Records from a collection
★ ★ ★ ★
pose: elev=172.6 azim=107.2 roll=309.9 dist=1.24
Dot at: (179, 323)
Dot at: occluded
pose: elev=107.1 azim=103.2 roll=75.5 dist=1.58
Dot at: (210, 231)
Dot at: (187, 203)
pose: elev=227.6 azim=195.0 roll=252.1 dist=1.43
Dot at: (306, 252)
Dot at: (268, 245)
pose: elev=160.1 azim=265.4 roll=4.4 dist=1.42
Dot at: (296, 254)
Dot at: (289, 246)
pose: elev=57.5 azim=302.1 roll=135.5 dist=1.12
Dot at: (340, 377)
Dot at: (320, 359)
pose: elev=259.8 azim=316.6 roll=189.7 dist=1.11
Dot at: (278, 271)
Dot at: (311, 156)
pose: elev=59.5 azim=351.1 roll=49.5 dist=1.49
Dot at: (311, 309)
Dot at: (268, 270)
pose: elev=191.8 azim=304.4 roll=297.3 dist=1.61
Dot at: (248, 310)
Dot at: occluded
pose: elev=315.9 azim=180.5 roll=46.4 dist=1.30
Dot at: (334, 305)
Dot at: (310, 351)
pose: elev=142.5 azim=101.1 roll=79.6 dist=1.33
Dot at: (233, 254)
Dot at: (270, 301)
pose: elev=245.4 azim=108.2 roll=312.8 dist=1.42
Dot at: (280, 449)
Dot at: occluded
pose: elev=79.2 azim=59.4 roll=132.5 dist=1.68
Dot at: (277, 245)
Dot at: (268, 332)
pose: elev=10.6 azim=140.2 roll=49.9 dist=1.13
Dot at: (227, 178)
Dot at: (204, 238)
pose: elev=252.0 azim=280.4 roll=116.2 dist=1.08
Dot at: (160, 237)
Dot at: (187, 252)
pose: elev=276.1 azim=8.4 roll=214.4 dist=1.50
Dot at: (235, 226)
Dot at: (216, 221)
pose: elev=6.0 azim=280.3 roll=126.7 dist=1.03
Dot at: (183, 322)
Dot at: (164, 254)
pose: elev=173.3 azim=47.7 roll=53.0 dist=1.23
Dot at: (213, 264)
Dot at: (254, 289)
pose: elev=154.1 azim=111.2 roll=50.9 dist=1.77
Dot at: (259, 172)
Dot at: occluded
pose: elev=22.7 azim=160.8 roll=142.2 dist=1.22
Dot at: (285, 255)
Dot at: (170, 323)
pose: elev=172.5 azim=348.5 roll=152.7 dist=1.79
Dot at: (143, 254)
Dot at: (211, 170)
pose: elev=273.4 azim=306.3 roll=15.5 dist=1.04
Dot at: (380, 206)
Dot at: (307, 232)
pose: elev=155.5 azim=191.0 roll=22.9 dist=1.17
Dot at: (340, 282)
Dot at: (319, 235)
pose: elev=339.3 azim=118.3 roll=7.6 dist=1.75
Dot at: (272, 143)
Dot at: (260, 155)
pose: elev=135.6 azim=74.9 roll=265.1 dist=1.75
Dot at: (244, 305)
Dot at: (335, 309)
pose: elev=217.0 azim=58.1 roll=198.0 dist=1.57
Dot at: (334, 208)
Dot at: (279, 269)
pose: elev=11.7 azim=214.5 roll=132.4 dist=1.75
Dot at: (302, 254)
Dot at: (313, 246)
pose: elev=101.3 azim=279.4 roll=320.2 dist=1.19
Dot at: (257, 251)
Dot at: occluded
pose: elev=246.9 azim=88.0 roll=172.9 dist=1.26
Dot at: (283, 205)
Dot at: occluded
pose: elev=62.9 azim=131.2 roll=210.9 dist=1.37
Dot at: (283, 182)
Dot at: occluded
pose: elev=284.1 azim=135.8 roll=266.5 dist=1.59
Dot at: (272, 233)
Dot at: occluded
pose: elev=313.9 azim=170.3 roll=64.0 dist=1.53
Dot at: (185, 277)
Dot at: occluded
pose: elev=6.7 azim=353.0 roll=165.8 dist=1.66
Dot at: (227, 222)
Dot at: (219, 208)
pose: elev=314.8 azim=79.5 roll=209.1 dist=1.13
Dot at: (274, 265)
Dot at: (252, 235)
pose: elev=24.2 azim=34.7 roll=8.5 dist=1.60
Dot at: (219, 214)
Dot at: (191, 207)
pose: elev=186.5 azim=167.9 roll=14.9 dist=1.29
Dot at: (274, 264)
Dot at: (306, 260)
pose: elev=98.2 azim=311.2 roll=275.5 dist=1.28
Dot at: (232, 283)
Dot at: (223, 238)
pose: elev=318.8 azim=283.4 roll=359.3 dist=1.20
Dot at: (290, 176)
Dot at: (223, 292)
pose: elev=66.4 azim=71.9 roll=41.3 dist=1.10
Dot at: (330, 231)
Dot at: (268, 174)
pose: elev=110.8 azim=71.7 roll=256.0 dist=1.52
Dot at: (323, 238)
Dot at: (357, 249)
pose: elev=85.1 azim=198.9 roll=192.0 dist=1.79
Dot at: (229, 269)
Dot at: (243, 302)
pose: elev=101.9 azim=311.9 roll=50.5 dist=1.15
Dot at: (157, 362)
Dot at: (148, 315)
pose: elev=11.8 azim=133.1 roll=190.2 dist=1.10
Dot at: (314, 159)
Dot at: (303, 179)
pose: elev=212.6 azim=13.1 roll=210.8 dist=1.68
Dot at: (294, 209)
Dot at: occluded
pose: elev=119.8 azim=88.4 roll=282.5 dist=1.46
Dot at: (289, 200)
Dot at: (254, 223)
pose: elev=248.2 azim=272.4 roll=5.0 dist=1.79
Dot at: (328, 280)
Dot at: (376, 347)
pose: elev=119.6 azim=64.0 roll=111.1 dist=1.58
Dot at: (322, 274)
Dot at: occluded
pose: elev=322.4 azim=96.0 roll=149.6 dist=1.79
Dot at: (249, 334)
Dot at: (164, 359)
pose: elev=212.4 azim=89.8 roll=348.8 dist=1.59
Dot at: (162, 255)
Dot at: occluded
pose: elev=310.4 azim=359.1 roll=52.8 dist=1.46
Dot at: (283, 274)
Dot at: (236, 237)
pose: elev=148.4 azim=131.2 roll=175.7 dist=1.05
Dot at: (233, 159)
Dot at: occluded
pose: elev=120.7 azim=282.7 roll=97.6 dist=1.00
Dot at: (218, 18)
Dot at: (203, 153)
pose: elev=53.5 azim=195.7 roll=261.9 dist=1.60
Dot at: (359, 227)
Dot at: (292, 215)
★ ★ ★ ★
Could you copy every line of the material above word for word, from the first record to the last?

## EXERCISE OUTPUT
pose: elev=172.6 azim=107.2 roll=309.9 dist=1.24
Dot at: (179, 323)
Dot at: occluded
pose: elev=107.1 azim=103.2 roll=75.5 dist=1.58
Dot at: (210, 231)
Dot at: (187, 203)
pose: elev=227.6 azim=195.0 roll=252.1 dist=1.43
Dot at: (306, 252)
Dot at: (268, 245)
pose: elev=160.1 azim=265.4 roll=4.4 dist=1.42
Dot at: (296, 254)
Dot at: (289, 246)
pose: elev=57.5 azim=302.1 roll=135.5 dist=1.12
Dot at: (340, 377)
Dot at: (320, 359)
pose: elev=259.8 azim=316.6 roll=189.7 dist=1.11
Dot at: (278, 271)
Dot at: (311, 156)
pose: elev=59.5 azim=351.1 roll=49.5 dist=1.49
Dot at: (311, 309)
Dot at: (268, 270)
pose: elev=191.8 azim=304.4 roll=297.3 dist=1.61
Dot at: (248, 310)
Dot at: occluded
pose: elev=315.9 azim=180.5 roll=46.4 dist=1.30
Dot at: (334, 305)
Dot at: (310, 351)
pose: elev=142.5 azim=101.1 roll=79.6 dist=1.33
Dot at: (233, 254)
Dot at: (270, 301)
pose: elev=245.4 azim=108.2 roll=312.8 dist=1.42
Dot at: (280, 449)
Dot at: occluded
pose: elev=79.2 azim=59.4 roll=132.5 dist=1.68
Dot at: (277, 245)
Dot at: (268, 332)
pose: elev=10.6 azim=140.2 roll=49.9 dist=1.13
Dot at: (227, 178)
Dot at: (204, 238)
pose: elev=252.0 azim=280.4 roll=116.2 dist=1.08
Dot at: (160, 237)
Dot at: (187, 252)
pose: elev=276.1 azim=8.4 roll=214.4 dist=1.50
Dot at: (235, 226)
Dot at: (216, 221)
pose: elev=6.0 azim=280.3 roll=126.7 dist=1.03
Dot at: (183, 322)
Dot at: (164, 254)
pose: elev=173.3 azim=47.7 roll=53.0 dist=1.23
Dot at: (213, 264)
Dot at: (254, 289)
pose: elev=154.1 azim=111.2 roll=50.9 dist=1.77
Dot at: (259, 172)
Dot at: occluded
pose: elev=22.7 azim=160.8 roll=142.2 dist=1.22
Dot at: (285, 255)
Dot at: (170, 323)
pose: elev=172.5 azim=348.5 roll=152.7 dist=1.79
Dot at: (143, 254)
Dot at: (211, 170)
pose: elev=273.4 azim=306.3 roll=15.5 dist=1.04
Dot at: (380, 206)
Dot at: (307, 232)
pose: elev=155.5 azim=191.0 roll=22.9 dist=1.17
Dot at: (340, 282)
Dot at: (319, 235)
pose: elev=339.3 azim=118.3 roll=7.6 dist=1.75
Dot at: (272, 143)
Dot at: (260, 155)
pose: elev=135.6 azim=74.9 roll=265.1 dist=1.75
Dot at: (244, 305)
Dot at: (335, 309)
pose: elev=217.0 azim=58.1 roll=198.0 dist=1.57
Dot at: (334, 208)
Dot at: (279, 269)
pose: elev=11.7 azim=214.5 roll=132.4 dist=1.75
Dot at: (302, 254)
Dot at: (313, 246)
pose: elev=101.3 azim=279.4 roll=320.2 dist=1.19
Dot at: (257, 251)
Dot at: occluded
pose: elev=246.9 azim=88.0 roll=172.9 dist=1.26
Dot at: (283, 205)
Dot at: occluded
pose: elev=62.9 azim=131.2 roll=210.9 dist=1.37
Dot at: (283, 182)
Dot at: occluded
pose: elev=284.1 azim=135.8 roll=266.5 dist=1.59
Dot at: (272, 233)
Dot at: occluded
pose: elev=313.9 azim=170.3 roll=64.0 dist=1.53
Dot at: (185, 277)
Dot at: occluded
pose: elev=6.7 azim=353.0 roll=165.8 dist=1.66
Dot at: (227, 222)
Dot at: (219, 208)
pose: elev=314.8 azim=79.5 roll=209.1 dist=1.13
Dot at: (274, 265)
Dot at: (252, 235)
pose: elev=24.2 azim=34.7 roll=8.5 dist=1.60
Dot at: (219, 214)
Dot at: (191, 207)
pose: elev=186.5 azim=167.9 roll=14.9 dist=1.29
Dot at: (274, 264)
Dot at: (306, 260)
pose: elev=98.2 azim=311.2 roll=275.5 dist=1.28
Dot at: (232, 283)
Dot at: (223, 238)
pose: elev=318.8 azim=283.4 roll=359.3 dist=1.20
Dot at: (290, 176)
Dot at: (223, 292)
pose: elev=66.4 azim=71.9 roll=41.3 dist=1.10
Dot at: (330, 231)
Dot at: (268, 174)
pose: elev=110.8 azim=71.7 roll=256.0 dist=1.52
Dot at: (323, 238)
Dot at: (357, 249)
pose: elev=85.1 azim=198.9 roll=192.0 dist=1.79
Dot at: (229, 269)
Dot at: (243, 302)
pose: elev=101.9 azim=311.9 roll=50.5 dist=1.15
Dot at: (157, 362)
Dot at: (148, 315)
pose: elev=11.8 azim=133.1 roll=190.2 dist=1.10
Dot at: (314, 159)
Dot at: (303, 179)
pose: elev=212.6 azim=13.1 roll=210.8 dist=1.68
Dot at: (294, 209)
Dot at: occluded
pose: elev=119.8 azim=88.4 roll=282.5 dist=1.46
Dot at: (289, 200)
Dot at: (254, 223)
pose: elev=248.2 azim=272.4 roll=5.0 dist=1.79
Dot at: (328, 280)
Dot at: (376, 347)
pose: elev=119.6 azim=64.0 roll=111.1 dist=1.58
Dot at: (322, 274)
Dot at: occluded
pose: elev=322.4 azim=96.0 roll=149.6 dist=1.79
Dot at: (249, 334)
Dot at: (164, 359)
pose: elev=212.4 azim=89.8 roll=348.8 dist=1.59
Dot at: (162, 255)
Dot at: occluded
pose: elev=310.4 azim=359.1 roll=52.8 dist=1.46
Dot at: (283, 274)
Dot at: (236, 237)
pose: elev=148.4 azim=131.2 roll=175.7 dist=1.05
Dot at: (233, 159)
Dot at: occluded
pose: elev=120.7 azim=282.7 roll=97.6 dist=1.00
Dot at: (218, 18)
Dot at: (203, 153)
pose: elev=53.5 azim=195.7 roll=261.9 dist=1.60
Dot at: (359, 227)
Dot at: (292, 215)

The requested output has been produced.